*** Opening of SUPPLIED DATA ***
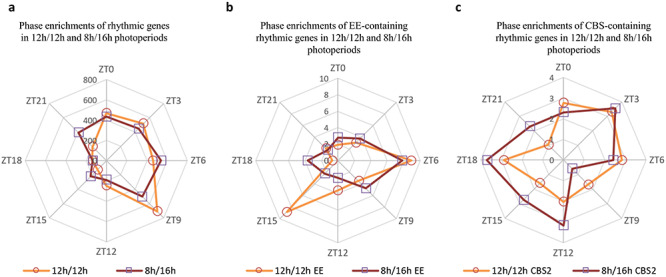
Time-dependent enrichment in core clock elements for both photoperiods: (a) radar chart that represents the number of rhythmic genes with a maximum value of the expression level through photoperiod 12 h/12 h (orange line) and 8 h/16 h (purple line). (b, c) Radar charts that represent the number of rhythmic genes containing cis-regulatory modules (EE and CBS) with the maximum value of the expression level through photoperiod 12 h/12 h (orange line) and 8 h/16 h (purple line).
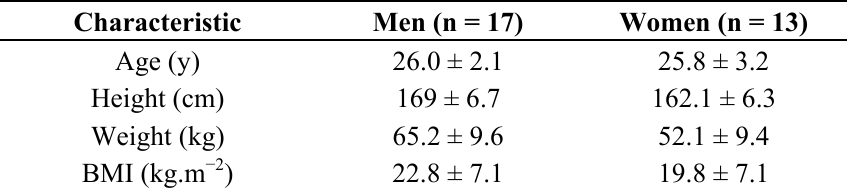
Table 1. Physical characteristics of subjects.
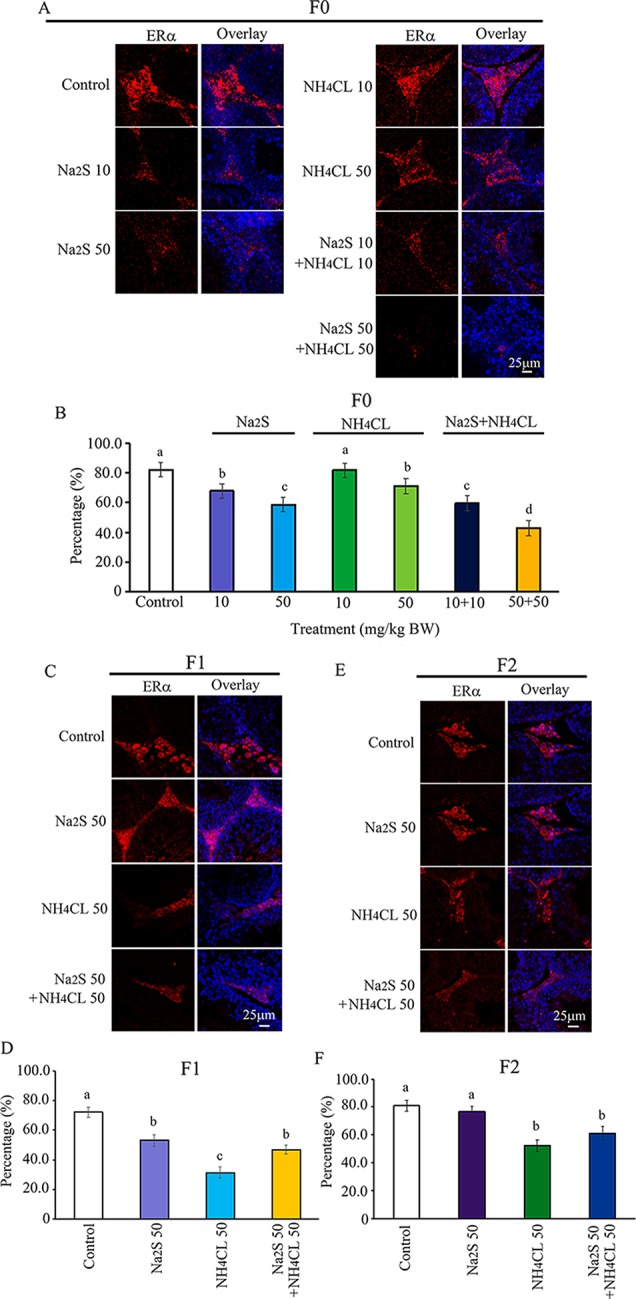
Protein ERα in mouse testicular tissue as detected by immunofluorescence staining. (A) ERα staining in F0 mouse testis. (B) Quantitative data for ERα in F0 mouse testis. (C) ERα staining in F1 mouse testis. (D) Quantitative data for ERα in F1 mouse testis. (E) ERα staining in F2 mouse testis. (F) Quantitative data for ERα in F2 mouse testis. N > 6. a, b, c indicate a significant difference among different treatments (p < 0.05).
*** Close of SUPPLIED DATA ***
- TASK ITEM:
Transcribe the whole listing exactly as it stands, apart from the pictures.

- RESULT OF THIS EXERCISE:
Time-dependent enrichment in core clock elements for both photoperiods: (a) radar chart that represents the number of rhythmic genes with a maximum value of the expression level through photoperiod 12 h/12 h (orange line) and 8 h/16 h (purple line). (b, c) Radar charts that represent the number of rhythmic genes containing cis-regulatory modules (EE and CBS) with the maximum value of the expression level through photoperiod 12 h/12 h (orange line) and 8 h/16 h (purple line).
Table 1. Physical characteristics of subjects.
Protein ERα in mouse testicular tissue as detected by immunofluorescence staining. (A) ERα staining in F0 mouse testis. (B) Quantitative data for ERα in F0 mouse testis. (C) ERα staining in F1 mouse testis. (D) Quantitative data for ERα in F1 mouse testis. (E) ERα staining in F2 mouse testis. (F) Quantitative data for ERα in F2 mouse testis. N > 6. a, b, c indicate a significant difference among different treatments (p < 0.05).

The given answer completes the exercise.